In the four-slot configuration the first three slots correspond to the first three channels, the fourth slot is simply sharing one of the memory channels. The downside to this approach is that your memory bandwidth drops to single-channel performance as you start filling up your memory. For example, if you have 4 x 1GB sticks, the first 3GB of memory will be interleaved between the three memory channels and you'll get 25.6GB/s of bandwidth to data stored in the first 3GB. The final 1GB however won't be interleaved and you'll only get 8.5GB/s of bandwidth to it. Despite the unbalanced nature of memory bandwidth in this case, your aggregate bandwidth is still greater in this configuration than a dual-channel setup.

Source... http://www.anandtech.com/show/2658/5
 
This topic comes up regularly. I did some poking around last time this game up and unearthed this useful tid-bit from AnandTech on how Intel handles 4 DIMMS on three channels...



Source... http://www.anandtech.com/show/2658/5

That is how I assumed it worked too originally, however Dell, Sun and Supermicro disagree as do the benchmarks. Also logically it woudn't make sense to have unbalanced performance on such hardware, especially when all other aspects of using unbalanced memory seek to balance.
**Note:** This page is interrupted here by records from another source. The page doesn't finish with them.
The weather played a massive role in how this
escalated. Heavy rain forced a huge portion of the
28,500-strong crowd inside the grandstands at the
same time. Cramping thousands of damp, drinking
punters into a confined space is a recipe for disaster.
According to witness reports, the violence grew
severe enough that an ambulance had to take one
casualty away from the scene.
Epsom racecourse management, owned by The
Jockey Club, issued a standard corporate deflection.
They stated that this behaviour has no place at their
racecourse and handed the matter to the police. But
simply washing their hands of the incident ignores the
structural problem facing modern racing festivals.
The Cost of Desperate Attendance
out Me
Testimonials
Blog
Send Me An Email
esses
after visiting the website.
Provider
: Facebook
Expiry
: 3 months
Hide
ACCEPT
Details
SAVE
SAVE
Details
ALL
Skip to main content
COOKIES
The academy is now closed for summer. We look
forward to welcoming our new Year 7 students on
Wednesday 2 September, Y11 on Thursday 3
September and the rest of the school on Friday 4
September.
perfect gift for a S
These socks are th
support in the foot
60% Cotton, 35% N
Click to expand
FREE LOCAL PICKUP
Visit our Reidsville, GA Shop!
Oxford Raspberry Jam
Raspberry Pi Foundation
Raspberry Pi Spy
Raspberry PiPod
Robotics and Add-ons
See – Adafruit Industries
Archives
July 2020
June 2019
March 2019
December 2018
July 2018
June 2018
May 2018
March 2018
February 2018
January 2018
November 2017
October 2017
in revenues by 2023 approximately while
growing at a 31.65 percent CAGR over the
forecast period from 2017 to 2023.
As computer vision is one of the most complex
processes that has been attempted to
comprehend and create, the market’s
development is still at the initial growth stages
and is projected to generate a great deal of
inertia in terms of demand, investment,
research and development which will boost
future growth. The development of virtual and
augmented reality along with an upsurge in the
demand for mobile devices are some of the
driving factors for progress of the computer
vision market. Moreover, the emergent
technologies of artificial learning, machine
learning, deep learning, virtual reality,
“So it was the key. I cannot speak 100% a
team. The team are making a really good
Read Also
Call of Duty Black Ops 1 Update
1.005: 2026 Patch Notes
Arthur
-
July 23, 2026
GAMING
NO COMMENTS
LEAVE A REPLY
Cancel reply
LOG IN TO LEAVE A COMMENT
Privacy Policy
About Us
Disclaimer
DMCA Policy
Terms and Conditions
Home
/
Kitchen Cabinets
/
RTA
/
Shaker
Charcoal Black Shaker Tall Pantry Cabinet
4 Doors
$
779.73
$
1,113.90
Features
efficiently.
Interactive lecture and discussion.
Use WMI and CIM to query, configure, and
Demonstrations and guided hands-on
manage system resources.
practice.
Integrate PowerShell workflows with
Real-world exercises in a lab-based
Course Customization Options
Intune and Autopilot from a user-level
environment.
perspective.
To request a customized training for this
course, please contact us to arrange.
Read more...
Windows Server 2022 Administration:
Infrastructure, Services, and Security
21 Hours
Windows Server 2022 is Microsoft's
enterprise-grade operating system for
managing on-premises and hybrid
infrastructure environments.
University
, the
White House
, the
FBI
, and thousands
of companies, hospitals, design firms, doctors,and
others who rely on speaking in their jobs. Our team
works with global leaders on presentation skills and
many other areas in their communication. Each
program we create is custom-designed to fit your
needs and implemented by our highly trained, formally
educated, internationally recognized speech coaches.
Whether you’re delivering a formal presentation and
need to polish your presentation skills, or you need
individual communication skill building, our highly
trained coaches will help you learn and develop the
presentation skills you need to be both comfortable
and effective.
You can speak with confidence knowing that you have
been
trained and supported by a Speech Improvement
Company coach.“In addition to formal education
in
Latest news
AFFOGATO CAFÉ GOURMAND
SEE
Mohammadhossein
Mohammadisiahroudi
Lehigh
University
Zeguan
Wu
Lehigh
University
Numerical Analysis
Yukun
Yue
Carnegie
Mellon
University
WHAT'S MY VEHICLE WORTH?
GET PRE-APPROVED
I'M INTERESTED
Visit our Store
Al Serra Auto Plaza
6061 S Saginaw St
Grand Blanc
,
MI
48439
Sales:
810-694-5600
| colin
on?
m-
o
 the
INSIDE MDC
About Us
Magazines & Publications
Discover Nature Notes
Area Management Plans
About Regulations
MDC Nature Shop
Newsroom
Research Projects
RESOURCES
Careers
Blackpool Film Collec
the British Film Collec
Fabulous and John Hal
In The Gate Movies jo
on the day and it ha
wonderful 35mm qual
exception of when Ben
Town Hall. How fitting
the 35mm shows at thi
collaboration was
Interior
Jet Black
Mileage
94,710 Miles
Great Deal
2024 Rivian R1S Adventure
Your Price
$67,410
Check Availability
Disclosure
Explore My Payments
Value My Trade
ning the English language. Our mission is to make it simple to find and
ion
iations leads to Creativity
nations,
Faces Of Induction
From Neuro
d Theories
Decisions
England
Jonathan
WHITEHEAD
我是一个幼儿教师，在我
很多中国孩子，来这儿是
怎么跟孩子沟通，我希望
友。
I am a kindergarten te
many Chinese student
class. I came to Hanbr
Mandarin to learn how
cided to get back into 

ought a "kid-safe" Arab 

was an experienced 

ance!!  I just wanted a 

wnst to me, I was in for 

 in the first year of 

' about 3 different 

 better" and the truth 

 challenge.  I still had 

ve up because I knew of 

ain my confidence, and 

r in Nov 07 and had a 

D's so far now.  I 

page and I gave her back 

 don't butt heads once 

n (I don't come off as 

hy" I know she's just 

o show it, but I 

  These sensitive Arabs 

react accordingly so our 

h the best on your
http://www.delltechcenter.com/page/04-08-2009+-+Nehalem+and+Memory+Configurations?t=anon
 
I went from a 3x2GB to a 4x4GB configuration on my 2010 3.2 Quad. Geekbench (32 bit) dropped <1% with the 4 module configuration so the real world difference is non-existent between these mem configurations.

JohnG
 
I was running with 3x4GB for a while then put in a spare 2GB stick about 2 months ago. I didn't notice any loss in speed. But having the extra 2GB helps me alot sometimes.